Note that in the above example, six pieces of sampled data are stored in the random access memory, but it is clear that the number of data to be employed or the type of memory is not limited to the above.

Furthermore, although a blood glucose analyzer has been described above, the present invention can be widely applied to general analysis or measurement devices equipped with an enzyme membrane sensor consisting of an immobilized enzyme membrane and a measurement electrode.

This invention provides the advantage that the end of the reaction is easily and accurately detected, thereby significantly increasing the throughput of the blood glucose meter.

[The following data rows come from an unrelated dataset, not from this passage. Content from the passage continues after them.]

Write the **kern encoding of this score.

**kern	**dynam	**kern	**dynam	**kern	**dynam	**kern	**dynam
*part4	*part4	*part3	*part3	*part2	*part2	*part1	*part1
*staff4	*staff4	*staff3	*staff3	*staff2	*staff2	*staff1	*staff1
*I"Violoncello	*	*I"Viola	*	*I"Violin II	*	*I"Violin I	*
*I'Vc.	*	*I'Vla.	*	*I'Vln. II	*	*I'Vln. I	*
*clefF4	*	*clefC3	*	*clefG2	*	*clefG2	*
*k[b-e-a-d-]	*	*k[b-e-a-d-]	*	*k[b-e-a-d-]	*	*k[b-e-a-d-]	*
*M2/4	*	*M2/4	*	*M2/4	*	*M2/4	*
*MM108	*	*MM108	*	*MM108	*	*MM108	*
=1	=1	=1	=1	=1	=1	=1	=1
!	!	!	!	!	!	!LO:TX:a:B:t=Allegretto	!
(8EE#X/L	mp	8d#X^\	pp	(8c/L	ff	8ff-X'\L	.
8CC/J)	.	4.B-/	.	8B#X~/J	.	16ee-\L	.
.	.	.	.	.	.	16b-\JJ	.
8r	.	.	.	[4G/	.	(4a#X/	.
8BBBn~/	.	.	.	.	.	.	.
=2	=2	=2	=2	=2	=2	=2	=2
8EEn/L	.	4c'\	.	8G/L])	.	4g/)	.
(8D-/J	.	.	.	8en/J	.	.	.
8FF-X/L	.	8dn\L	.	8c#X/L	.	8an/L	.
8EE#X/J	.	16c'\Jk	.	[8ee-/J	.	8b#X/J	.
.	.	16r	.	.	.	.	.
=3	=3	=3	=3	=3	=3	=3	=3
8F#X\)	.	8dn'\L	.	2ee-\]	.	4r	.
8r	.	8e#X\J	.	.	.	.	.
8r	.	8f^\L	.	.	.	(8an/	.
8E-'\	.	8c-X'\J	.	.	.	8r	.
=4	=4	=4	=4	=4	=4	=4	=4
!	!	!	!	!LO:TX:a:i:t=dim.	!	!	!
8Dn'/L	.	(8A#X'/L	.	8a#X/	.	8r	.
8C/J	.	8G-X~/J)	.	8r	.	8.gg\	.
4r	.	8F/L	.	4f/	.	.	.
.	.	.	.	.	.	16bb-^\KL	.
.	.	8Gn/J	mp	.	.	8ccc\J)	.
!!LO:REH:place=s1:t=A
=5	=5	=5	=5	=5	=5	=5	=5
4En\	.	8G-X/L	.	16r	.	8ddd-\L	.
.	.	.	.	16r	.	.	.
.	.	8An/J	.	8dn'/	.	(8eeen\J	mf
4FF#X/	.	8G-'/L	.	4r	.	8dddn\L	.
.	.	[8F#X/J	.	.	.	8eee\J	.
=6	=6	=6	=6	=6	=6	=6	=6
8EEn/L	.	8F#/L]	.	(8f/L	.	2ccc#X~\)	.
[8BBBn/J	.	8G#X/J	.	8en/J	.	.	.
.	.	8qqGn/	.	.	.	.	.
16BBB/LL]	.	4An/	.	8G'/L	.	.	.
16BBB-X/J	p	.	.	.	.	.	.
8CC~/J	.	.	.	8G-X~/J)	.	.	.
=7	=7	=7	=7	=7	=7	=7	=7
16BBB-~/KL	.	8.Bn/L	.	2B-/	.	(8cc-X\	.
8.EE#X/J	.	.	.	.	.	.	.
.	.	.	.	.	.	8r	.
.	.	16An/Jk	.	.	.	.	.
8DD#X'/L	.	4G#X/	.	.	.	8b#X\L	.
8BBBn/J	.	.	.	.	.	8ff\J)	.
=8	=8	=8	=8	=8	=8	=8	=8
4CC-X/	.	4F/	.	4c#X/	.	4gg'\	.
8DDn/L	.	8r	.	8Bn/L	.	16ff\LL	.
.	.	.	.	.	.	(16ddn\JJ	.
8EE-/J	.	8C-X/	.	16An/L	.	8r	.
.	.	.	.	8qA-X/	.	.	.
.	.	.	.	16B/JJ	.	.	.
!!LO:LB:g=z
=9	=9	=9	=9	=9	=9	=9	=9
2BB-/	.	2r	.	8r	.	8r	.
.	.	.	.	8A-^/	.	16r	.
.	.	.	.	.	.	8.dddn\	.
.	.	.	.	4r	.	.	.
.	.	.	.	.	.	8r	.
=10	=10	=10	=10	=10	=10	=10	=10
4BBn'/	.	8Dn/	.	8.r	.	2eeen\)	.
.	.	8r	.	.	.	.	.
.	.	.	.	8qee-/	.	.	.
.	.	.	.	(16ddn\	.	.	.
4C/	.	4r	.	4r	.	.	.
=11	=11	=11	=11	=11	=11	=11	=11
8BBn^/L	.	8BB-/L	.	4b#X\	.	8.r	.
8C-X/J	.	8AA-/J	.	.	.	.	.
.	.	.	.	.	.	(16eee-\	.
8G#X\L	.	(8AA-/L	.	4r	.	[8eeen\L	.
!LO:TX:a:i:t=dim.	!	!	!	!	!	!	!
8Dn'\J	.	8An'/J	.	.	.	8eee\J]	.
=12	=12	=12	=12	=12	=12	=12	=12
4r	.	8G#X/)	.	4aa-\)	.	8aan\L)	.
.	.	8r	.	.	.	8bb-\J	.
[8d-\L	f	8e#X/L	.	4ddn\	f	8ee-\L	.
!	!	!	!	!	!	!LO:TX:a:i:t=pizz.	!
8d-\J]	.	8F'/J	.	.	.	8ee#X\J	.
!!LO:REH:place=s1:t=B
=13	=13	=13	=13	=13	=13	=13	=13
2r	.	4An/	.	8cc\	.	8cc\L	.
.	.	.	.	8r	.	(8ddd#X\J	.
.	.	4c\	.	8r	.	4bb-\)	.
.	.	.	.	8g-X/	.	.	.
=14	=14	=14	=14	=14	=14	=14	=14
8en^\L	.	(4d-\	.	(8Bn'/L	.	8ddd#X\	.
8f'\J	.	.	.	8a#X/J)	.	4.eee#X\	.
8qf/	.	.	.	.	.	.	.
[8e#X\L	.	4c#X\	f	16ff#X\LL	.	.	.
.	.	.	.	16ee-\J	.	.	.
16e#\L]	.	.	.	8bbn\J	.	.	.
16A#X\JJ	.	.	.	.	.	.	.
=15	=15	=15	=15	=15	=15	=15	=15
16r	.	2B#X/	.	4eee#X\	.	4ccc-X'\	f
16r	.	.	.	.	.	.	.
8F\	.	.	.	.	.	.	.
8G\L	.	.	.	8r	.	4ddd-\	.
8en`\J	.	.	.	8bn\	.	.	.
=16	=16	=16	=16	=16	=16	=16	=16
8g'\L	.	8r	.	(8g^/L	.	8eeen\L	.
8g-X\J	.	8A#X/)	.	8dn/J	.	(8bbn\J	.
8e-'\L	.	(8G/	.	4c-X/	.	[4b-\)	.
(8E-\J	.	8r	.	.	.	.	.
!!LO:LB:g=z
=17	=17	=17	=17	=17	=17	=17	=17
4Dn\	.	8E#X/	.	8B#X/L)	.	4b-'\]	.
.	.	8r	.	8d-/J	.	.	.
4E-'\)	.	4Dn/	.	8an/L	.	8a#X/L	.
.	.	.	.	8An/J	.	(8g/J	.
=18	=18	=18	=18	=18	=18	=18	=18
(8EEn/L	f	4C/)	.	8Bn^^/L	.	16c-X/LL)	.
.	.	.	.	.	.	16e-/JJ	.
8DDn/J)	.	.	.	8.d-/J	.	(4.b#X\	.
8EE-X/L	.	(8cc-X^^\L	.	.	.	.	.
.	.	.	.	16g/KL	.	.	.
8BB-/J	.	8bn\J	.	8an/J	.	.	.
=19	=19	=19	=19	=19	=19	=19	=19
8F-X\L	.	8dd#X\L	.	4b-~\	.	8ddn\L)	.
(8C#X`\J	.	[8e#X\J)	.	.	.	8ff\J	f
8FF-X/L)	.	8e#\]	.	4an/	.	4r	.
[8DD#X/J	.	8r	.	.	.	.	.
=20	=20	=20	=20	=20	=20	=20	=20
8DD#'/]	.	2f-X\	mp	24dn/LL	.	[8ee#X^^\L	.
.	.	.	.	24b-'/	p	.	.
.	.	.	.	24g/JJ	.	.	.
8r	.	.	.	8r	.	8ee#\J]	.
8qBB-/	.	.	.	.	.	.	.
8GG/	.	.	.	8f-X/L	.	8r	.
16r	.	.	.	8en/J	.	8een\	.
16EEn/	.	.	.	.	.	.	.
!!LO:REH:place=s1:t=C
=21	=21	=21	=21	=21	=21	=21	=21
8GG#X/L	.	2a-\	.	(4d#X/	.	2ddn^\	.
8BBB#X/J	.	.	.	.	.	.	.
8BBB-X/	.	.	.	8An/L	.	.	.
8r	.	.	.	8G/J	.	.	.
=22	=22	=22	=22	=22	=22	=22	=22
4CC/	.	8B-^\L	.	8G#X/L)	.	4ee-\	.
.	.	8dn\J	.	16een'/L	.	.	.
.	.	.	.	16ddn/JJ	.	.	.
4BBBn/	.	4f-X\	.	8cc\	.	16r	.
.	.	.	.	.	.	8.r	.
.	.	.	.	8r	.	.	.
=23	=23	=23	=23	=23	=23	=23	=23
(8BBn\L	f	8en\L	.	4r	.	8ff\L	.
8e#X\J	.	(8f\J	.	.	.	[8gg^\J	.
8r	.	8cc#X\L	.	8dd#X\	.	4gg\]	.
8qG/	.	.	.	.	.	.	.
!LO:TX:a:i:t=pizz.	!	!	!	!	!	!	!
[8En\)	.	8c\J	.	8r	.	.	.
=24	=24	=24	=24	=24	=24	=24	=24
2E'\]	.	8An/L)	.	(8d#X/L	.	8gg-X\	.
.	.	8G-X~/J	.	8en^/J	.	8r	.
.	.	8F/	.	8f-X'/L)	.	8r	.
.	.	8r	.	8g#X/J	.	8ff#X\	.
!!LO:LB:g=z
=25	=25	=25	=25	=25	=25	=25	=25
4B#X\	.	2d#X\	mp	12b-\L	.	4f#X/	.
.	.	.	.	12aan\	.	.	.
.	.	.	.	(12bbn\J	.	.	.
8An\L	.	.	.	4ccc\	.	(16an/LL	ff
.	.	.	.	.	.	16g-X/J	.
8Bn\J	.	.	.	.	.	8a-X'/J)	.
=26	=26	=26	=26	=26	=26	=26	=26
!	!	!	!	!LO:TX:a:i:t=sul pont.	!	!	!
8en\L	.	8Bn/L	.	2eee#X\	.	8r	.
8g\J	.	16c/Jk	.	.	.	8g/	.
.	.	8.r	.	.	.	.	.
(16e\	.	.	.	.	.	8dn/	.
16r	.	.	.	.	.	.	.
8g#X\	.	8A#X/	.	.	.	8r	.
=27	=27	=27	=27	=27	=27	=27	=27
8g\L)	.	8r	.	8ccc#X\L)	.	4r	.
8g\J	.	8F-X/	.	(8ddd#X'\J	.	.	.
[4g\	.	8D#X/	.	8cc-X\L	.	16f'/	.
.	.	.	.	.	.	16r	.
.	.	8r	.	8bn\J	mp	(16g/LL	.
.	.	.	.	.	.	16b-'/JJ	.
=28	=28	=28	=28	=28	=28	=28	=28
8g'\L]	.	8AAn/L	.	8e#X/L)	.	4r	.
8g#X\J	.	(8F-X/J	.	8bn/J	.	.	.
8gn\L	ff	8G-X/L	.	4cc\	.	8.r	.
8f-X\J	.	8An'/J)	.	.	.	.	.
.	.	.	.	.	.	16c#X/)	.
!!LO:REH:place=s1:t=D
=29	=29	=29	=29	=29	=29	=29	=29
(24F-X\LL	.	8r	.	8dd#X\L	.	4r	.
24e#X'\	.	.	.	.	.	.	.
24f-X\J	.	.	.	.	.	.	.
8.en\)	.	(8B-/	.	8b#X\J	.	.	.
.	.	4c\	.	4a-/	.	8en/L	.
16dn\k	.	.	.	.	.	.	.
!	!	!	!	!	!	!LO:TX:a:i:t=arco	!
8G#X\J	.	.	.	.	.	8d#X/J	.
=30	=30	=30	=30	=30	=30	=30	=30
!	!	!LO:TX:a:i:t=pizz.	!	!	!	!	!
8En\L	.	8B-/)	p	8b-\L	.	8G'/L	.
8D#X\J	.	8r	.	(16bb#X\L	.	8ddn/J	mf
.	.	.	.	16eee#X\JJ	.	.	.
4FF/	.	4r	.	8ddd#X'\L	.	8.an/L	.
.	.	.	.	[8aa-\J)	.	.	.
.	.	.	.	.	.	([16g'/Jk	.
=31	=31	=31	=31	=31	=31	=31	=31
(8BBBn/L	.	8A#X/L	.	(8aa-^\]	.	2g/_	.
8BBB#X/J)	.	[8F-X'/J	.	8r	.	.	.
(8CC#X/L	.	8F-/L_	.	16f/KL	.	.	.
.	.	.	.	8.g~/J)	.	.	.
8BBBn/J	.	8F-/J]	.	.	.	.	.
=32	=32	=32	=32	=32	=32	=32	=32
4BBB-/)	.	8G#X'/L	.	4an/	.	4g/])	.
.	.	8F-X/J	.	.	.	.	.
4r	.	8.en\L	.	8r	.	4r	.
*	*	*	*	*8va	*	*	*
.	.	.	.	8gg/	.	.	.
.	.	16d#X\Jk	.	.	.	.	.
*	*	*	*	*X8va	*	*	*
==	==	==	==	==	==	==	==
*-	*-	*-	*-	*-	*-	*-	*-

[Brief explanation of the drawing]

FIG. 1 is a block diagram showing the overall configuration of the blood glucose analyzer, FIG. 2 is an explanatory diagram comparing and explaining cases where the output characteristics of the sensors are different, and FIG. 3 is a block diagram showing an embodiment of the present invention. FIG. 4 is an explanatory diagram for explaining the detection method according to the present invention, and FIG. 5 is a flow chart showing the measurement operation according to the present invention. Explanation of symbols 1...Glucose measurement electrode or sensor, 21...Differential amplifier, 22...A/D converter, 2
3...Buffer, CPU...Microcomputer,
RAM...random access memory, CE...reaction cell, OP...inlet, GU...analyzer.

Claims (1)

[Claims] 1 A chemical reaction is caused by injecting sample blood into a reaction cell equipped with an enzyme membrane sensor consisting of an immobilized enzyme membrane and a measurement electrode, and the reaction current generated in the sensor based on the chemical reaction is used to detect the sample blood. A method for detecting the end point of the reaction in a blood sugar analyzer configured to measure blood glucose concentration, the method comprising: sampling the sensor output at regular time intervals; and sequentially storing the obtained sampling data in a memory; Initially, when the number of data reaches a predetermined number, it is divided into old data groups and new data groups of the same number in the sampling order, and the average value and difference between them are calculated. From then on, every time new data is sampled, Discard the oldest data in the data group, move the oldest data in the new data group to the old data group, and add the newly sampled latest data as data in the new data group, and do the same as above. A method for detecting the end point of a reaction, characterized in that when the difference exceeds a predetermined value, the point at which the latest data is obtained among the data is detected as the end point of the reaction.